SOFIFI — Gelar juara EPA Super League U-18 musim 2025-2026 akhirnya diraih Malut United setelah melewati laga puncak yang menegangkan melawan Persija Jakarta U-18. Pertandingan yang berlangsung pada Minggu (17/5) harus ditentukan melalui adu penalti setelah skor imbang 0-0 bertahan hingga peluit panjang.
Kiper muda Malut United, Erlangga Dwi Putra, menjadi pahlawan kemenangan. Ia sukses menggagalkan tiga dari lima eksekusi penalti pemain Persija, memastikan timnya unggul 3-2 dalam babak tos-tosan.
Peran Legenda Timnas di Balik Kekuatan Mental Pemain
Skuad Laskar Kie Raha U-18 dinakhodai oleh mantan penyerang Timnas Indonesia, Talaohu Abdul Musafri. Debutnya sebagai pelatih di musim ini langsung berbuah manis. Musafri menilai kunci keberhasilan timnya terletak pada kegigihan dan karakter pemain yang sudah teruji di situasi sulit.
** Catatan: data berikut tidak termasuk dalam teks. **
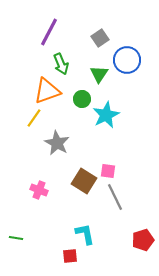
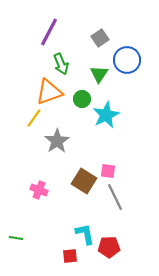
orange triangle: moved 2 px right, 1 px down
gray star: moved 2 px up; rotated 10 degrees clockwise
red pentagon: moved 34 px left, 7 px down; rotated 15 degrees clockwise
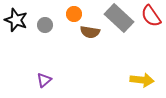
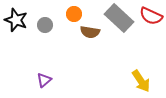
red semicircle: rotated 30 degrees counterclockwise
yellow arrow: moved 1 px left, 1 px down; rotated 50 degrees clockwise
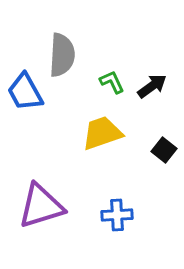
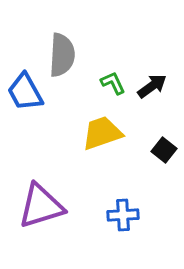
green L-shape: moved 1 px right, 1 px down
blue cross: moved 6 px right
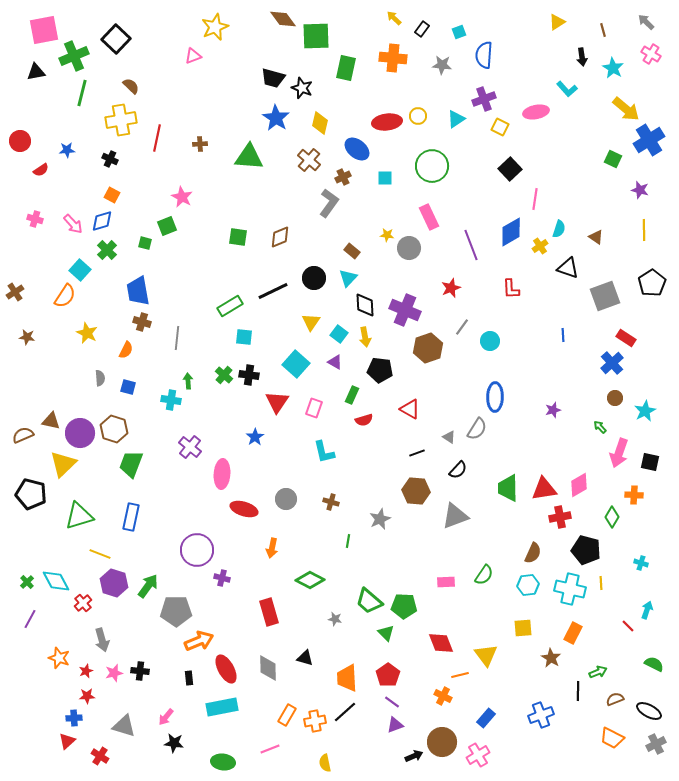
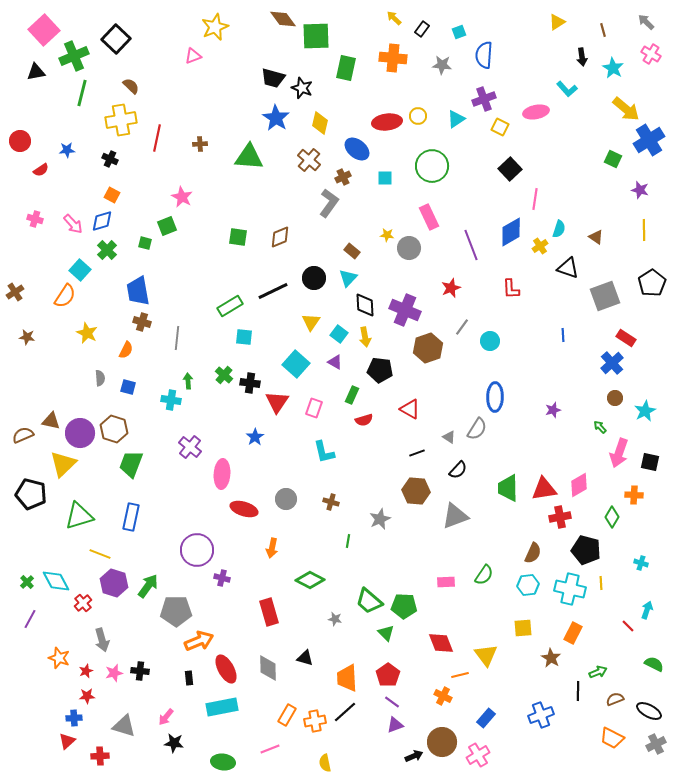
pink square at (44, 30): rotated 32 degrees counterclockwise
black cross at (249, 375): moved 1 px right, 8 px down
red cross at (100, 756): rotated 36 degrees counterclockwise
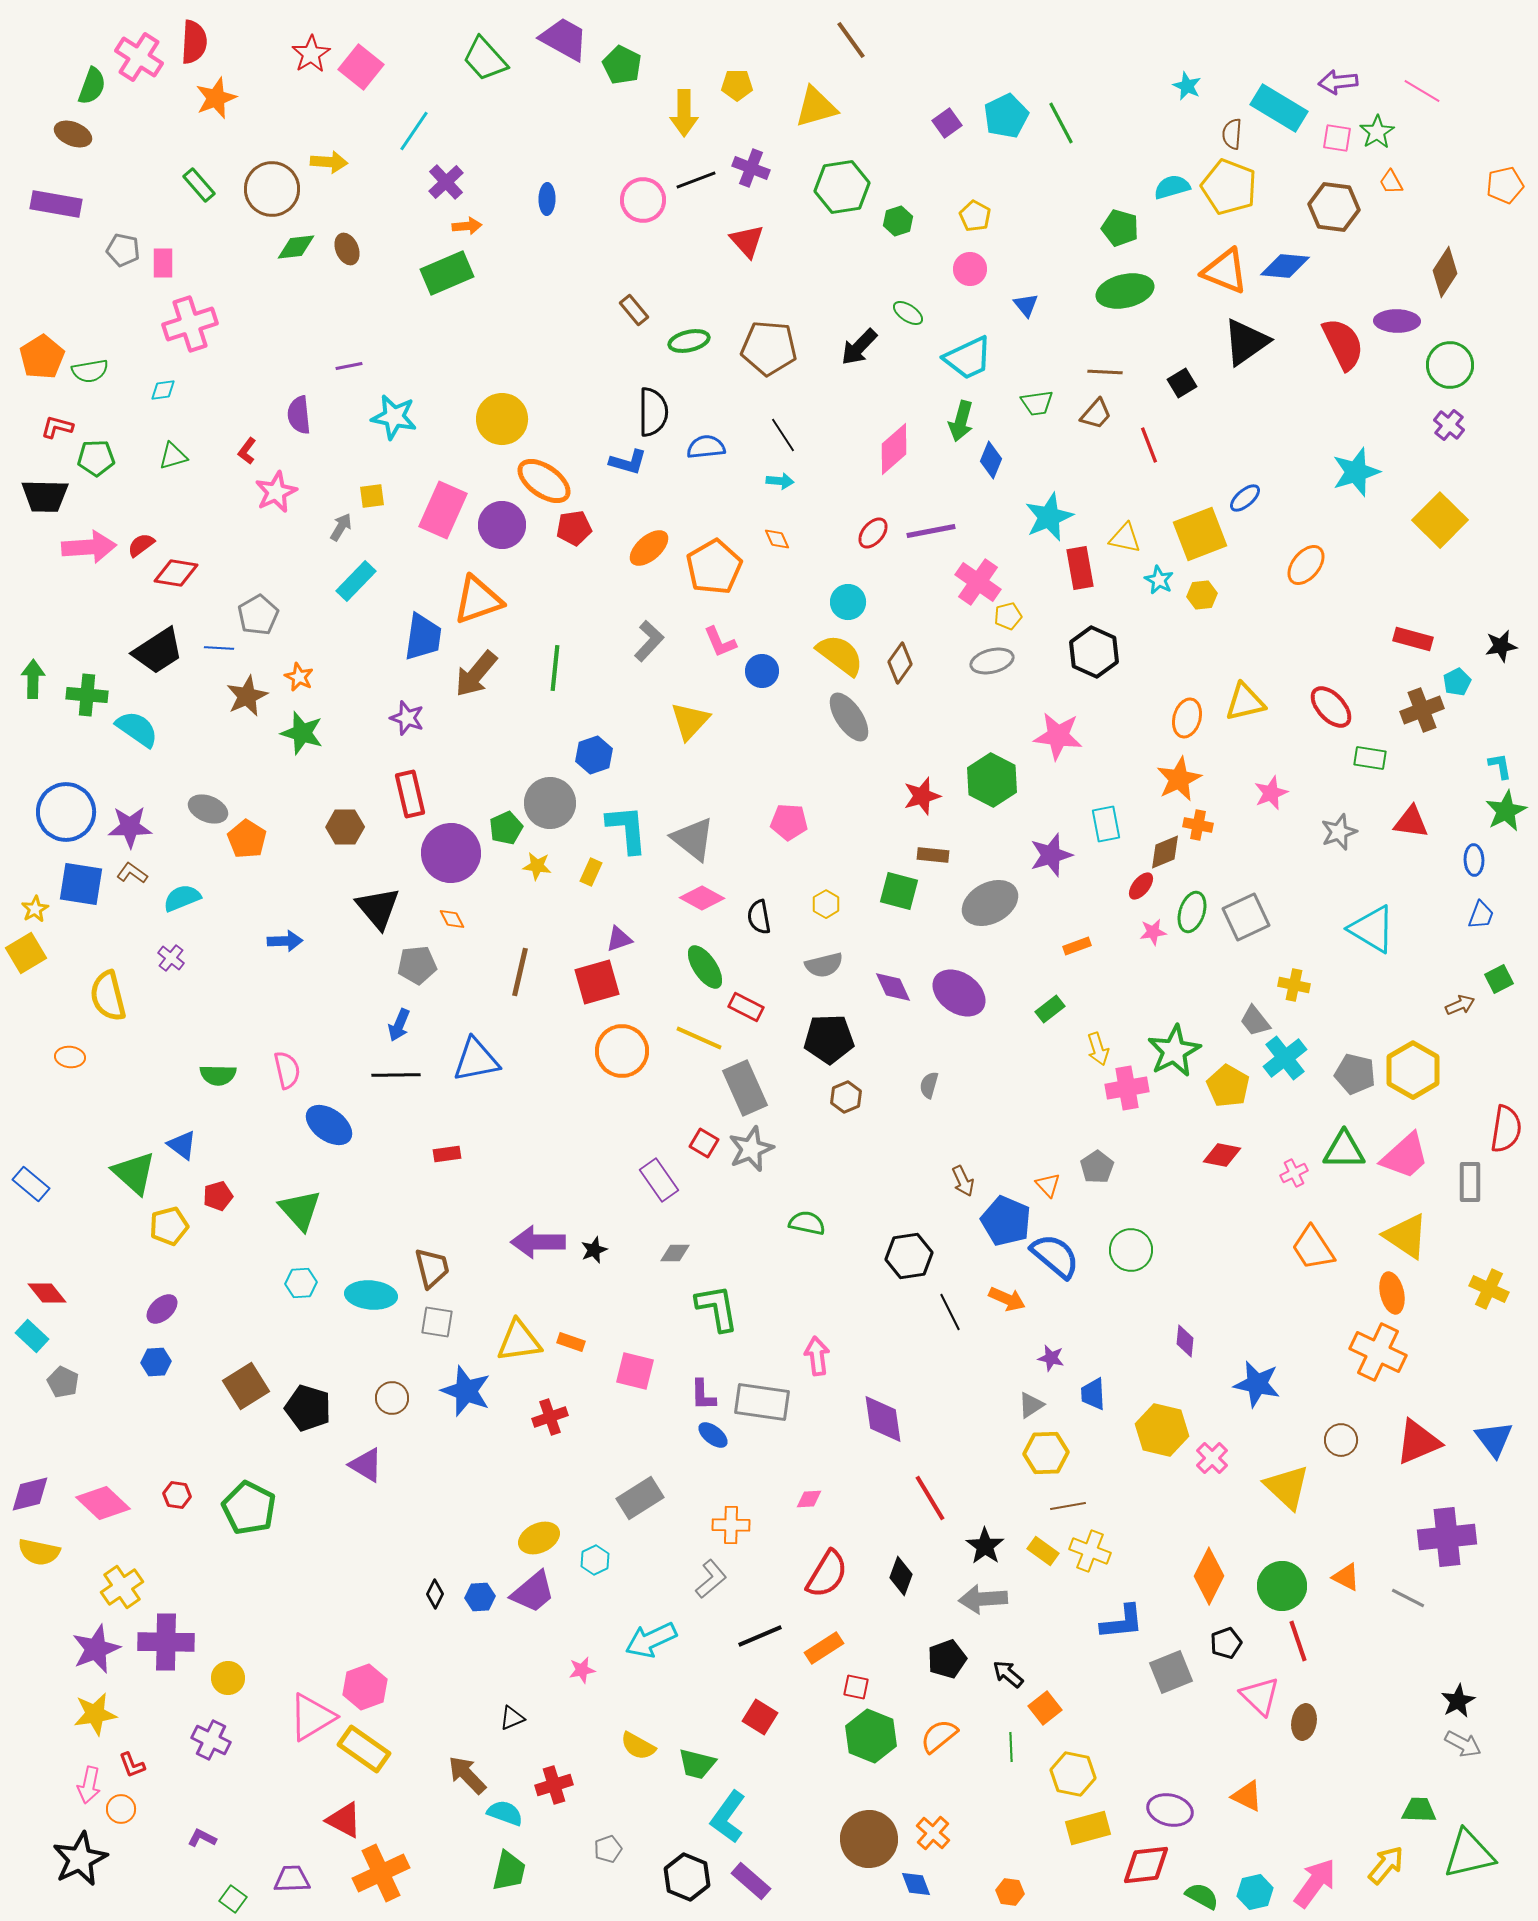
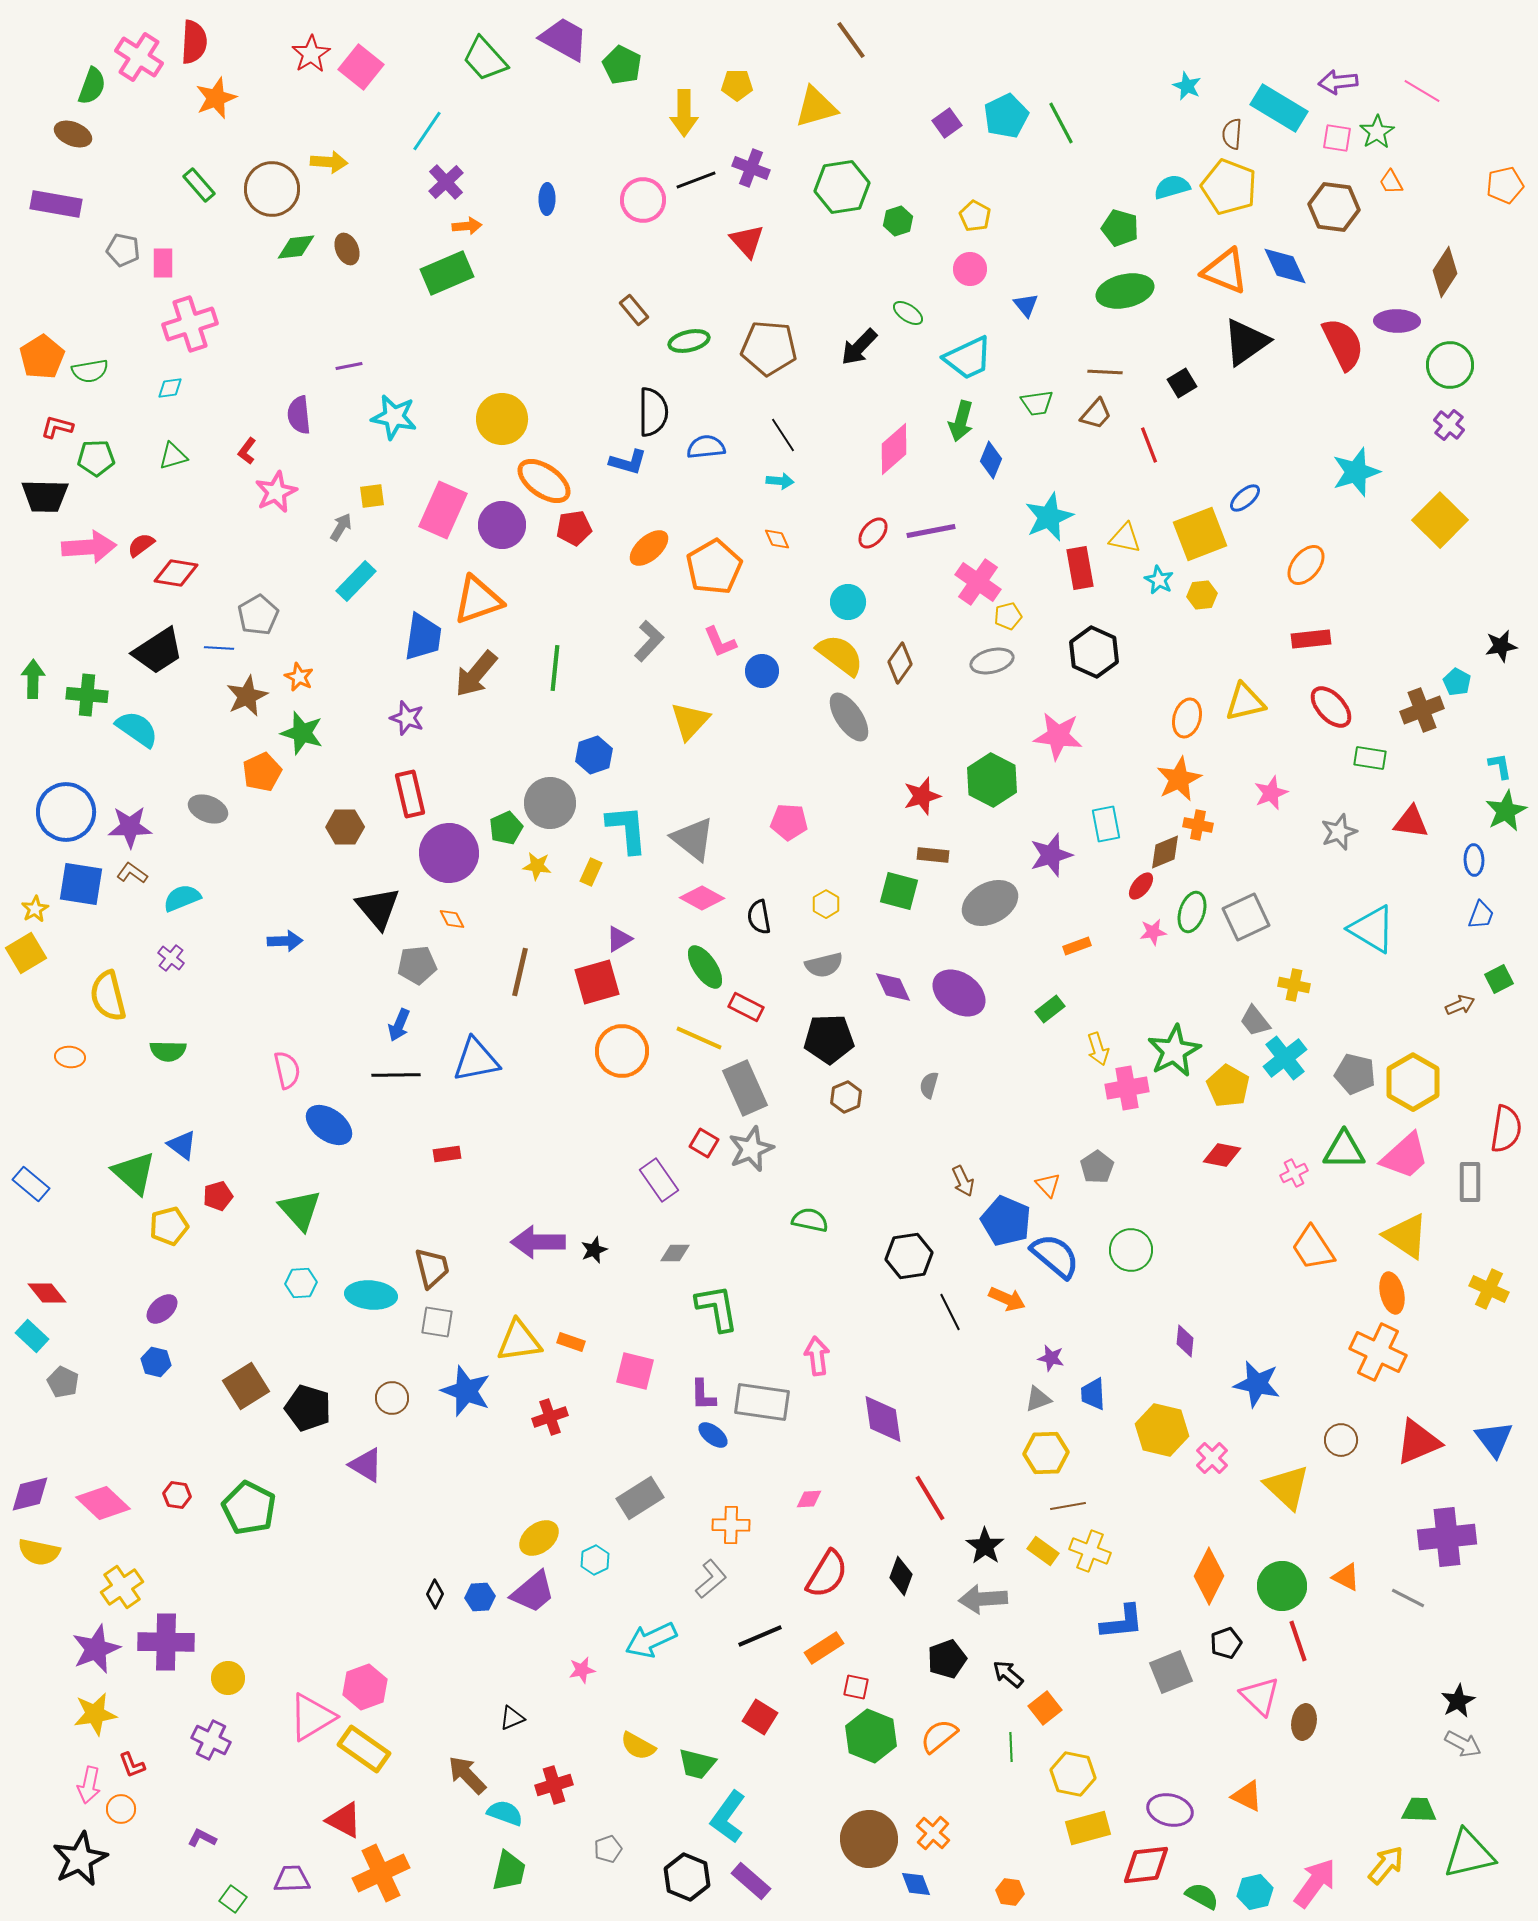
cyan line at (414, 131): moved 13 px right
blue diamond at (1285, 266): rotated 60 degrees clockwise
cyan diamond at (163, 390): moved 7 px right, 2 px up
red rectangle at (1413, 639): moved 102 px left; rotated 21 degrees counterclockwise
cyan pentagon at (1457, 682): rotated 16 degrees counterclockwise
orange pentagon at (247, 839): moved 15 px right, 67 px up; rotated 15 degrees clockwise
purple circle at (451, 853): moved 2 px left
purple triangle at (619, 939): rotated 12 degrees counterclockwise
yellow hexagon at (1413, 1070): moved 12 px down
green semicircle at (218, 1075): moved 50 px left, 24 px up
green semicircle at (807, 1223): moved 3 px right, 3 px up
blue hexagon at (156, 1362): rotated 16 degrees clockwise
gray triangle at (1031, 1405): moved 7 px right, 6 px up; rotated 12 degrees clockwise
yellow ellipse at (539, 1538): rotated 12 degrees counterclockwise
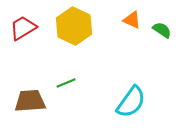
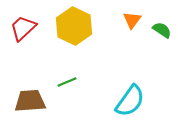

"Pemain sudah sering melewati situasi sulit dalam pertandingan. Ketika harus menghadapi adu penalti di final, mereka mampu menunjukkan kegigihan dan karakter," ujar Musafri.
Kiper Muda Jadi Pahlawan, Tiga Penalti Digagalkan
Penampilan apik Erlangga di bawah mistar menjadi pembeda di laga final. Ia mampu membaca arah tendangan para eksekutor Persija dengan sempurna. "Semua pemain bertekad meraih juara. Kami berusaha fokus dan berjuang hingga akhir untuk mewujudkan keinginan bersama," kata Erlangga.
Keberhasilan ini sekaligus menjadi pembuktian bahwa Maluku Utara dan Maluku memiliki banyak talenta muda potensial yang siap bersaing di level tertinggi.
Musafri: Maluku Utara Punya Banyak Pemain Potensial
Bagi Musafri, gelar juara EPA Super League U-18 bukan sekadar trofi. Ini adalah sinyal kuat bagi sepak bola nasional bahwa bibit-bibit unggul lahir dari wilayah timur Indonesia. "Semua orang bisa menyaksikan Maluku Utara dan Maluku memiliki banyak pemain muda yang berpotensi besar menghiasi liga serta tim nasional," ujar Musafri.
Kemenangan ini diharapkan menjadi motivasi bagi pembinaan usia muda di Maluku Utara. Malut United U-18 membuktikan bahwa kerja keras dan fokus mampu mengantarkan mereka menjadi yang terbaik di kompetisi level nasional.